(Data records)
= = = = = = =
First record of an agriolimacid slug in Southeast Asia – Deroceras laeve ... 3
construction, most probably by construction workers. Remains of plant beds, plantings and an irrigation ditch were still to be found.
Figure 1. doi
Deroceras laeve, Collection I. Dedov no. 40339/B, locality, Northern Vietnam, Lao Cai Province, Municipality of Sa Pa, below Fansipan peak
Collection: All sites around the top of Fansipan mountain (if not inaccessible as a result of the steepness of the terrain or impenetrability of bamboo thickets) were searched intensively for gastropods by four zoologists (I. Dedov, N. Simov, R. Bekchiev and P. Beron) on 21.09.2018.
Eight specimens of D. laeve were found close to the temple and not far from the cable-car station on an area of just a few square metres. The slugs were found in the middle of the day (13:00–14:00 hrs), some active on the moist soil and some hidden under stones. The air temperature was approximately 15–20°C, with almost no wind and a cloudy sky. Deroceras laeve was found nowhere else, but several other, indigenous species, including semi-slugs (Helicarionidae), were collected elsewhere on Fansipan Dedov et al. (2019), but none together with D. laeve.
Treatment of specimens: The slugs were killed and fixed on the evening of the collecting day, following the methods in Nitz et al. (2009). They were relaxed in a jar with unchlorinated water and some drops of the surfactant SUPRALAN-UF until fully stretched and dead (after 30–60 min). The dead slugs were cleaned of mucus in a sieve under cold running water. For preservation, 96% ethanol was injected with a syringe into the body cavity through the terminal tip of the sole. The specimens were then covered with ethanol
= = = = = = =
In your reply, restate every entry exactly.

__Answer below__.
First record of an agriolimacid slug in Southeast Asia – Deroceras laeve ... 3
construction, most probably by construction workers. Remains of plant beds, plantings and an irrigation ditch were still to be found.
Figure 1. doi
Deroceras laeve, Collection I. Dedov no. 40339/B, locality, Northern Vietnam, Lao Cai Province, Municipality of Sa Pa, below Fansipan peak
Collection: All sites around the top of Fansipan mountain (if not inaccessible as a result of the steepness of the terrain or impenetrability of bamboo thickets) were searched intensively for gastropods by four zoologists (I. Dedov, N. Simov, R. Bekchiev and P. Beron) on 21.09.2018.
Eight specimens of D. laeve were found close to the temple and not far from the cable-car station on an area of just a few square metres. The slugs were found in the middle of the day (13:00–14:00 hrs), some active on the moist soil and some hidden under stones. The air temperature was approximately 15–20°C, with almost no wind and a cloudy sky. Deroceras laeve was found nowhere else, but several other, indigenous species, including semi-slugs (Helicarionidae), were collected elsewhere on Fansipan Dedov et al. (2019), but none together with D. laeve.
Treatment of specimens: The slugs were killed and fixed on the evening of the collecting day, following the methods in Nitz et al. (2009). They were relaxed in a jar with unchlorinated water and some drops of the surfactant SUPRALAN-UF until fully stretched and dead (after 30–60 min). The dead slugs were cleaned of mucus in a sieve under cold running water. For preservation, 96% ethanol was injected with a syringe into the body cavity through the terminal tip of the sole. The specimens were then covered with ethanol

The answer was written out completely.